Salut, Paris! Kicking off with Yves Saint Laurent for our #PFWSS18 series, Anthony Vaccarello wanted to “tell the story of Saint Laurent of Paris—nothing more deeply than that,” with the Eiffel Tower twinkling in the background. Whilst our escapism is always welcomed when times are tough, the show cheered up the whole city. Standing for chic, for eroticism, for liberal code – legs for days walked down the runway, where ostrich feathers fluttered, glitter dresses sparkled, duchesse satin flowed, and boots went a-stomping. “That girl of Saint Laurent—she wants to have fun,” he said. “She’s not depressed. She wants to enjoy life!” Yes!
Enough is enough with all the despair and how shocking the news has been. For Dries Vannoten, he addresses this by saying “Let’s do something optimistic, enjoy things—and really go for it!” And he sure knows how to press all our buttons. Want that splash of color and glitter, but still reflecting calmness, dignity and self-possession? How about breaking out the prints? Some vintage crystal earrings? Who here needs some retail therapy? (Me.)
Chloe‘s Natacha Ramsay-Levi went to look at the entire history of the house, lifting it a little bit from all the past predecessors. Taking it out of the book from Karl Lagerfeld’s painted dresses – hers were made on crisp cotton, not silk. Looking to Stella McCartney ‘s liking of horses – hers were embroidered on trim velvet tailoring. Taking the sense of lightness from Claire Waight Keller – she made floaty micro-floral print dresses. Regardless, it still came out like Ramsay-Levi herself as well as the strong, sturdily-heeled figure that’s been long stamped on Paris’ fashion scene.
No more flirty jolies madames in tulles this time ‘round; nor any of those pastel colors leaving a single whiff of that at Dior‘s show this #PFWSS18. Instead, Maria Grazia Chiuri dolled up the girls in low, block-heeled Mary Janes, or black mesh knee-boots, wearing everything from the 70s patchwork jeans to leather jumpsuits to sheer dresses where undergarments were clearly visible. Definitely one to connect when talking to the “woke” generation, she went for practicality: aged-down version of Dior ready-to-wear that is ultimately intended to be accessible to millennials.

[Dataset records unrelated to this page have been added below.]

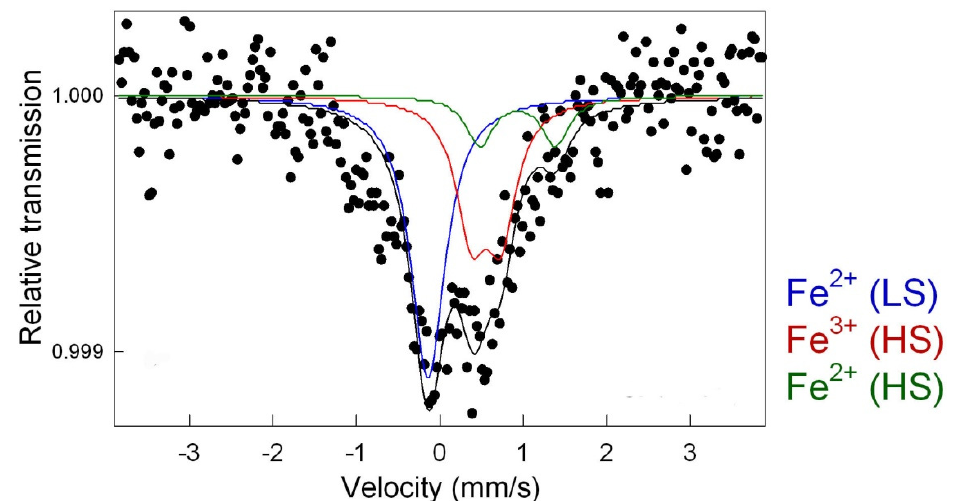
Figure 5. Room-temperature Mössbauer spectra of sample CFeN@rGO-COOH. The existence of iron can endow a catalyst with paramagnetic properties. The mag- netization hysteresis curves of the annealed catalyst under an appropriate magnetic field range at room temperature were measured to check its magnetic characteristics. The tested catalyst exhibited standard ferromagnetic hysteresis loops due to the presence of metallic iron nanoparticles (Figure 6). The saturation magnetization of CFeN@rGO- COOH was determined to be 7.5 emu g − 1 , which is lower than pristine iron whose satura- tion magnetization can reach 220 emu g − 1 [55]. The lower saturation magnetization value of the annealed catalyst may indicate less metallic iron [56]. The magnetic properties of the annealed catalyst (CFeN@rGO-COOH) were connected with its catalytic activity and ability to increase oxygen transportation. Figure 6. Magnetic hysteresis loops of the CFeN@rGO-COOH sample. 3.2. Electroreduction of Oxygen and Diagnosis Measurements The cyclic voltametric (CV) curve of CFeN@rGO-COOH catalyst in a deoxygenated electrolyte is shown in Figure 7, which exhibits mainly a rectangular shape with high background current density, is a typical attribute of carbonaceous materials. Furthermore, a small and poorly defined reduction peak appeared in the potential range of 0.7–0.8 V. The catalytic materials in the presence of an external magnetic field showed slightly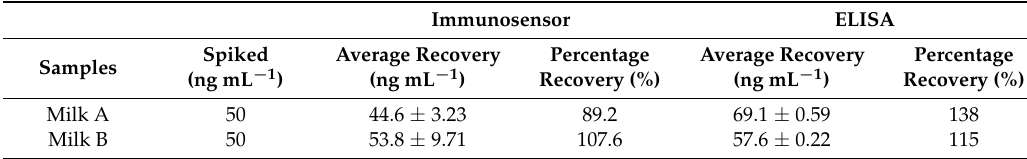
Table 2. Analysis of milk samples ( n =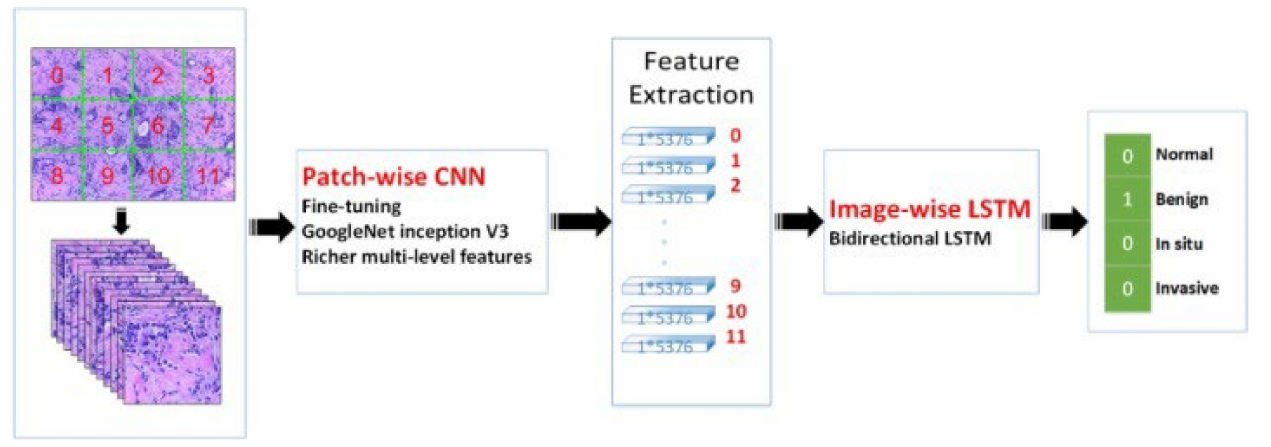
Figure 10. Prediction of breast cancer grades from extracted patches from histopathology images via patch-wise LSTM architecture [264]. Reprinted/adapted with permission from [264]. 2019,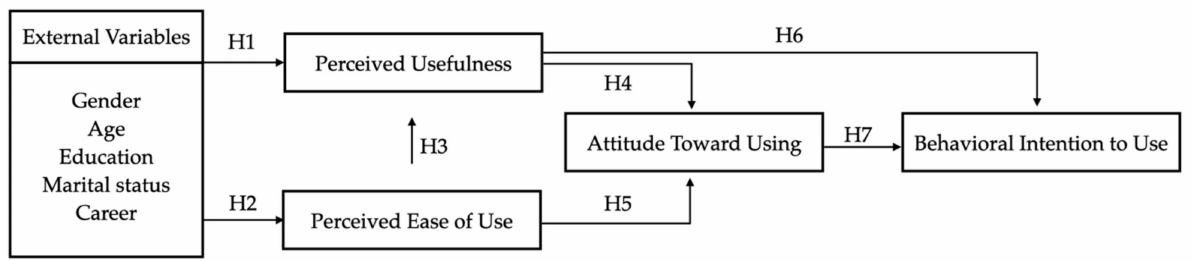
Figure 5. Structure of the research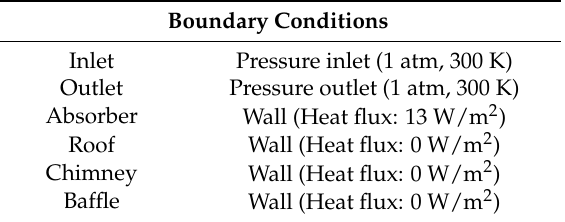
Table 2. The boundary conditions of SUT: All walls except for the absorber are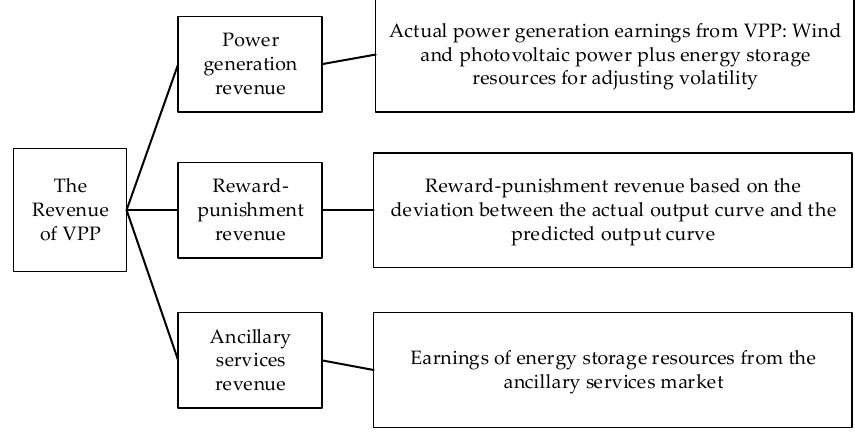
Figure 2. Virtual power plant revenue.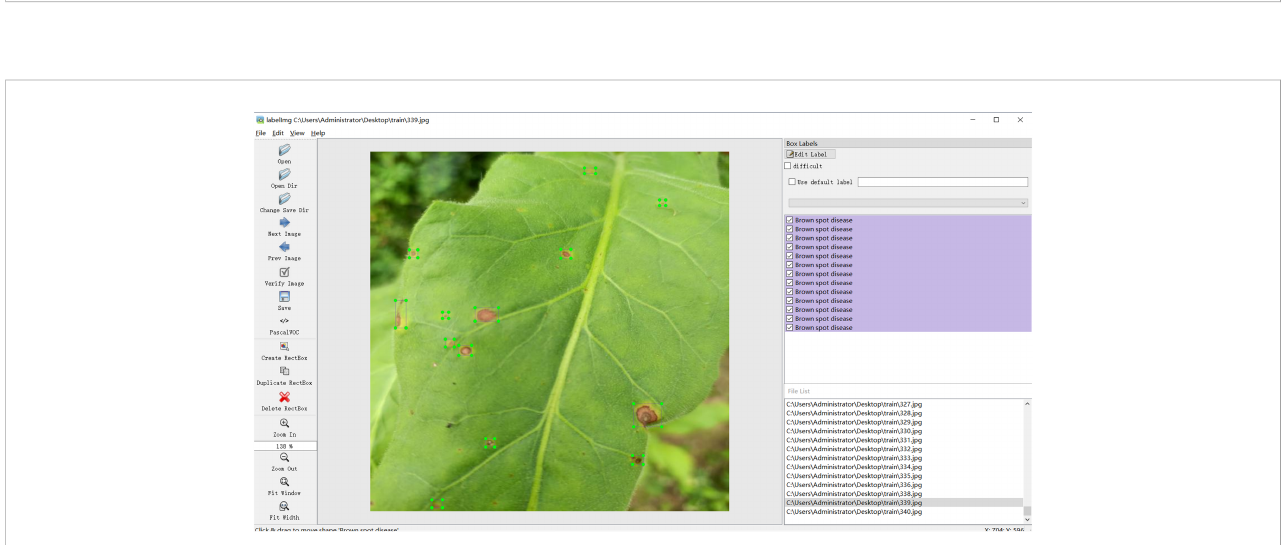
FIGURE 2 Process of tobacco brown spot disease symptom labeling with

@chloe“I was looking at a photograph of my mother walking through the port one summer,” he explained. “She had a scarf around her head, and these ceramic earrings—and a pareo tied around her. She was always smiling and happy. People still stop me in the village and say, ‘Your mother? She was so beautiful!’
And that was the basis for Jacquemus‘ inspiration for the collection this #PFWSS18. Soft, draped asymmetric shapes were swathed into tulip skirts or even side-knotted, paired with plunging tops.
There was a 60s/80s youth-vibe going about; see the space-age boots and astronaut capelets? Lurex threads and crystal jewelry glinted under the sun; it was an intricate balance between natural-looking textures and advanced technical skillwork.
And with that, au revoir, Paris.
On the same positive note, let’s all turn to the healing power of nature, as did Karl Lagerfeld for @chanel this #PFW #SS18. The need for optimism and celebratory power of forward-looking fashion has been strong, fitting to how Chanel’s show has delivered in such a beautiful place where “The molecules from the water, when you breathe them in, it’s very healthy for you! It’s why you feel good in places like this” explained Karl.